Figure 4: The Tor Browser supports multiple operating systems.

To make Tor accessible to the entire system, uncompress or move the download to /opt, changing permissions as needed.

Next, run start-tor-browser.desktop, which opens the Tor Launcher (Figure 5). Configure any network settings, and, if you choose, elect to have Tor connect automatically in the future. Clicking the Connect button for the first time will connect in 15-30 seconds, but it will take only a few seconds later. Start by looking at the online help in the upper-left corner, where, among other things, you can adjust the default privacy and security settings (Figure 6), many of which will be familiar if you have previously used Firefox. As always, your choices are apt to be a balance between security and privacy on the one hand and convenience on the other hand. Finding the settings you can tolerate may be an ongoing experiment. What you have is a modified Firefox browser, but remember not to add any extensions not specifically supported by the Tor Project, since they can potentially compromise security and privacy. As convenient as Firefox extensions can be, there are simply too many to vet. Similarly, do not change any of the default configuration settings, which have been carefully configured.

Figure 5: The launcher prepares the Tor Browser for use.

Figure 6: The Tor Browser uses many of the existing Firefox settings.

Once connected, the Tor browser can be used like any other version of Firefox. You can configure the browser to automatically use hidden .onion sites where available. The browser uses DuckDuckGo to anonymize searches, including searches on Google. For the latest protection, you should also check frequently for updates.

Features Specific to Tor

While you are using the Tor Browser, you should be aware of its unique features, located in the upper-right corner of the window. Right next to the field for entering URLs is a button for adjusting the Security Level, using the same window available from the Tor Launcher's online help. The broom icon next to it restarts Tor, giving you a new temporary identity. The third button is the standard Firefox menu, modified for Tor. Under Add-Ons and Themes, you will find the add-ons for use with Tor. HTTPS Everywhere (Figure 7) is a collaboration between the Tor Project and the EFF that, if possible, forces sites to display using the encrypted HTTPS protocol rather than the unencrypted HTTP. A second add-on, NoScript (Figure 8), allows you to set how and when JavaScript runs, both generally and on individual pages. Both add-ons are essential parts of the Tor Browser's functionality. Currently, they are the only add-ons you should use with the Tor Browser.

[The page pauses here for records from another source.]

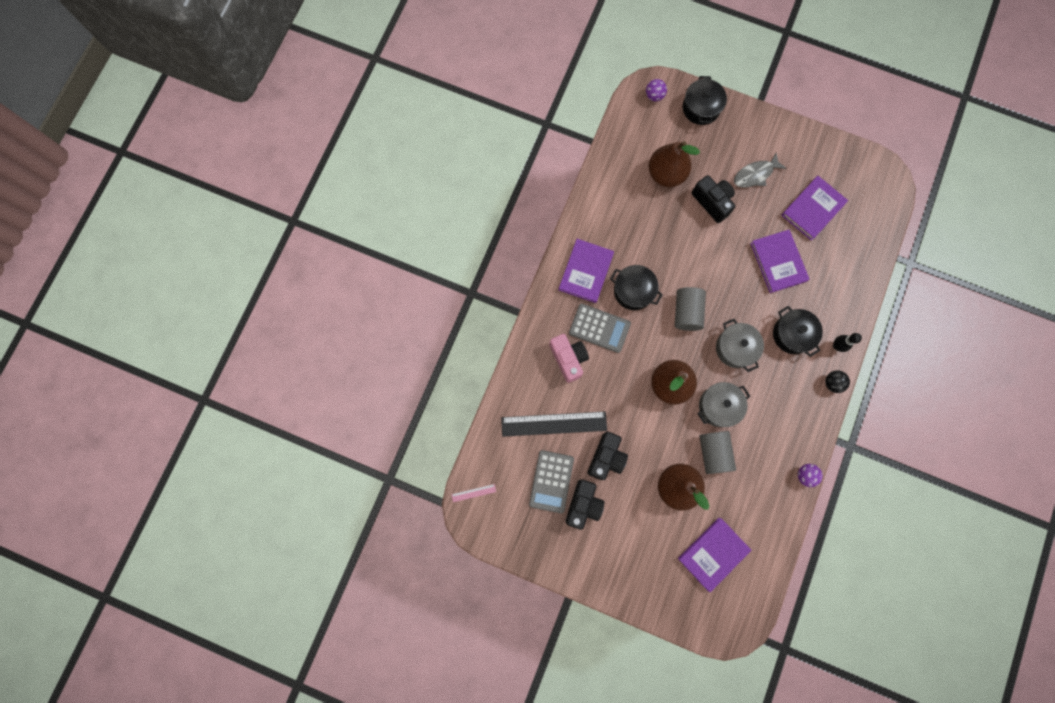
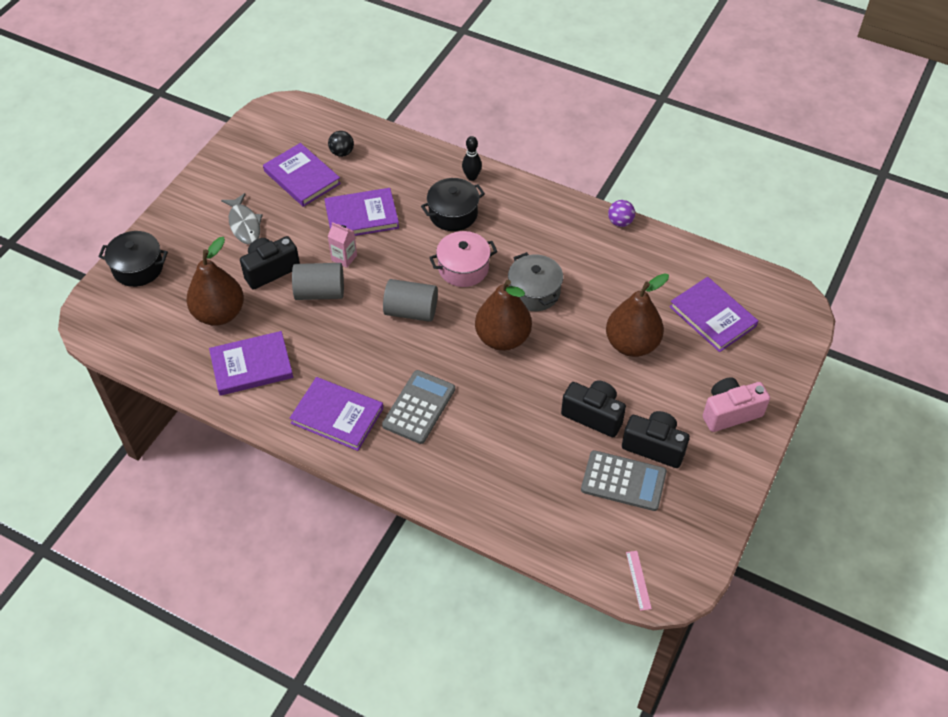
camera: 85 degrees left, 25 degrees down
black ruler [501,411,607,437] -> none
pink camera [549,334,589,383] -> pink camera moved to [703,377,770,432]
black pot [610,265,663,310] -> none
purple ball [646,79,667,101] -> none
grey cylinder [700,431,736,474] -> grey cylinder moved to [292,263,344,300]
grey pot [716,319,764,372] -> pink pot [429,231,497,287]
black ball [825,370,850,393] -> black ball moved to [328,131,354,157]
none -> purple book [209,331,293,396]
none -> pink carton [328,222,357,268]

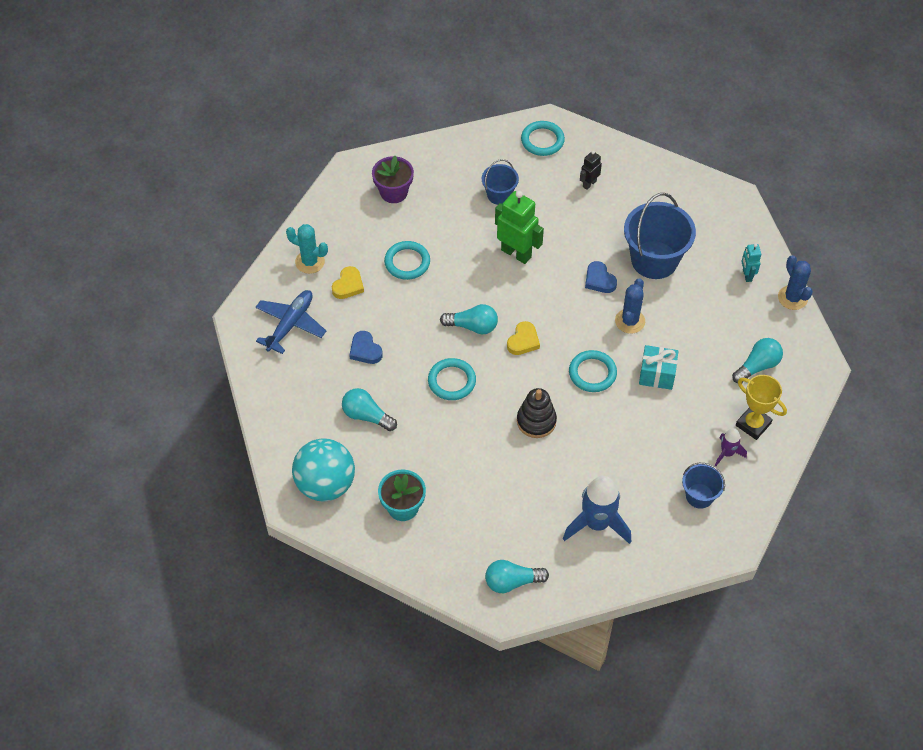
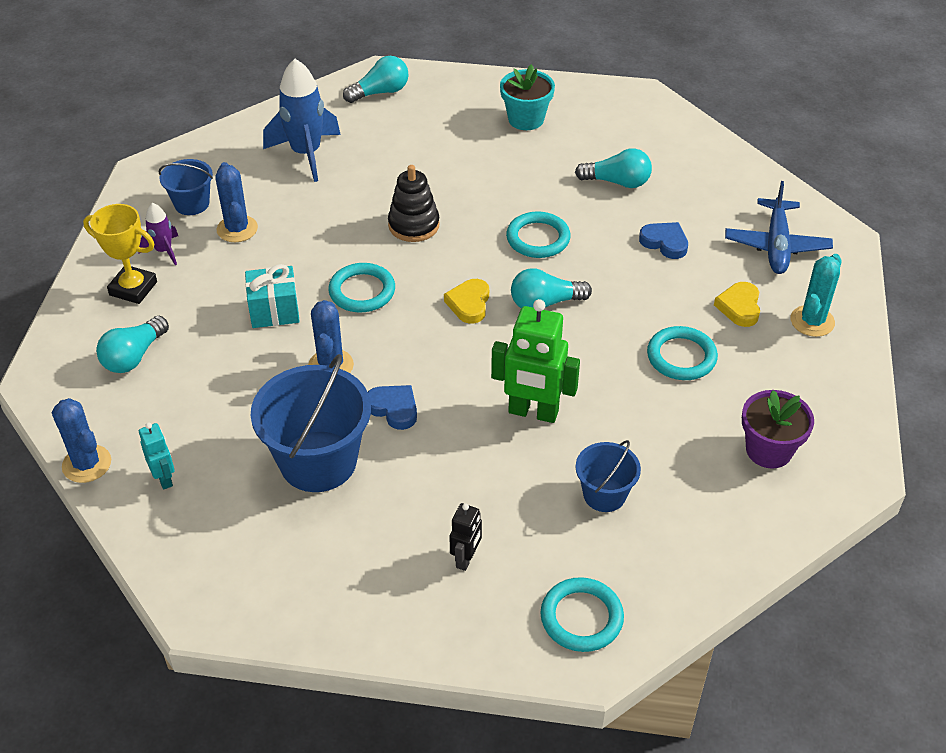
camera: 160 degrees right, 10 degrees down
turquoise cactus [286,224,328,274] -> turquoise cactus turned 60 degrees counterclockwise [791,254,842,337]
turquoise ball [292,438,355,501] -> none
none -> blue cactus [215,162,258,242]

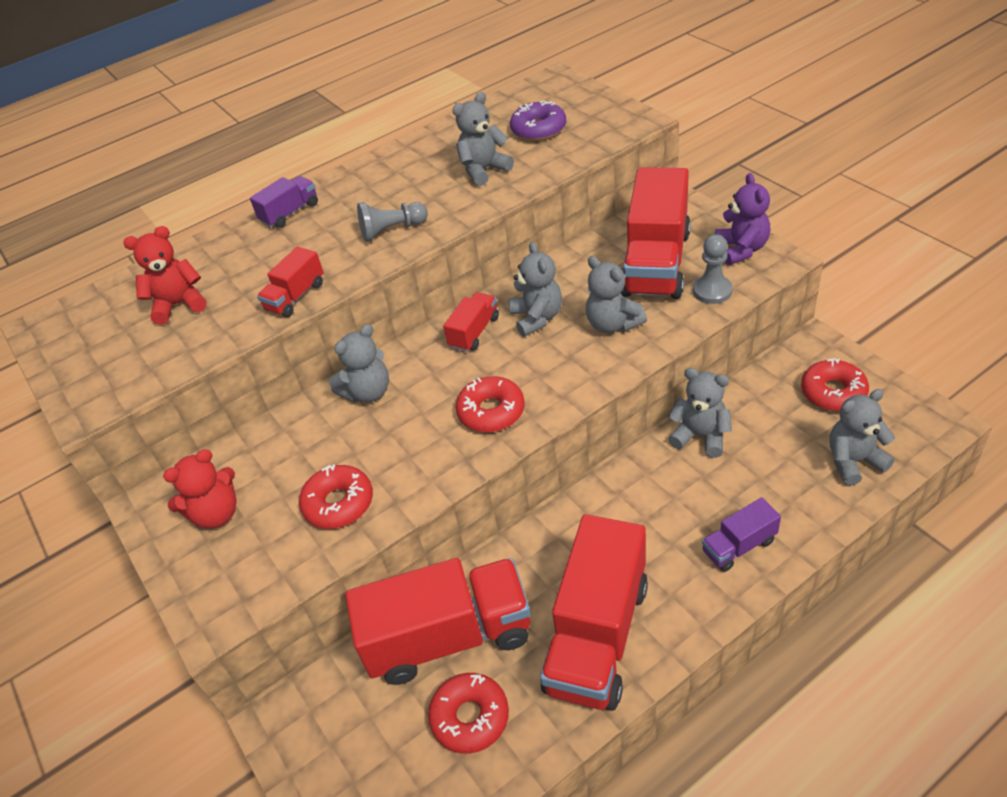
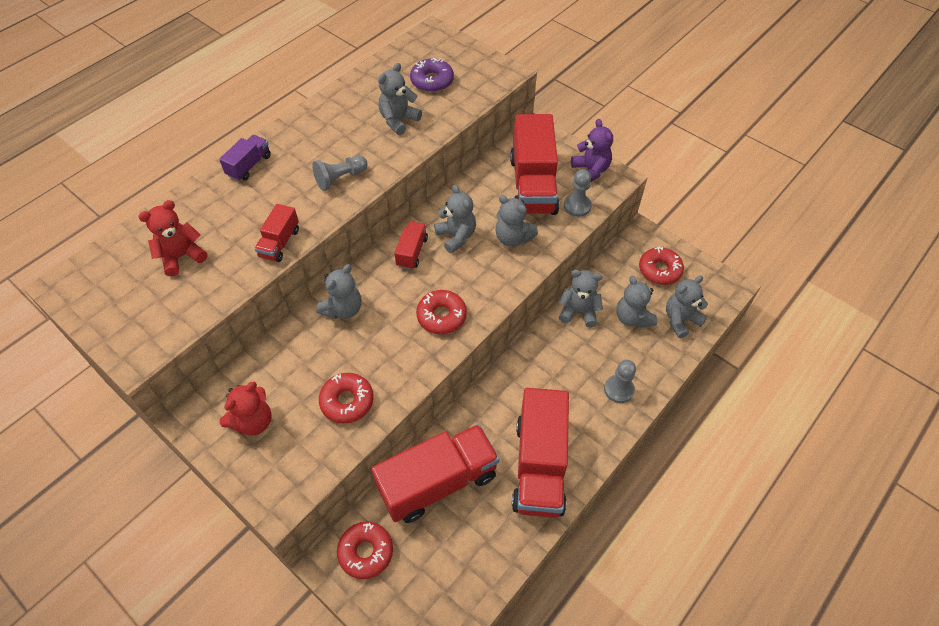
camera: 20 degrees left, 10 degrees up
red donut [428,673,509,754] -> red donut moved to [337,522,393,579]
purple truck [702,498,781,572] -> grey pawn [604,360,636,403]
none -> grey teddy bear [616,276,657,328]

Figure 7: HTTPS Everywhere is an add-on to default to encrypted HTTPS whenever possible.

Figure 8: With NoScript, you can control the use of JavaScript on individual pages.

Note that if you are looking at old documentation, you may come across a reference to TorButton. TorButton is an obsolete feature that allowed the Tor Browser to be turned off, leaving only the features of Firefox. Although convenient for some users, TorButton was discontinued because the Tor project is too small to keep up with Firefox's steady stream of releases. Should you somehow find a version of Tor that includes TorButton, you have an obsolete release and should upgrade immediately.

Notice, too, that because your identity changes each time you start the Tor Browser, you will see a notice about cookies each time you open a page that uses them (Figure 9). Your choices will not matter, because Tor deletes all collected cookies when it closes.

Figure 9: Because you are browsing anonymously, be prepared to see plenty of cookie notices.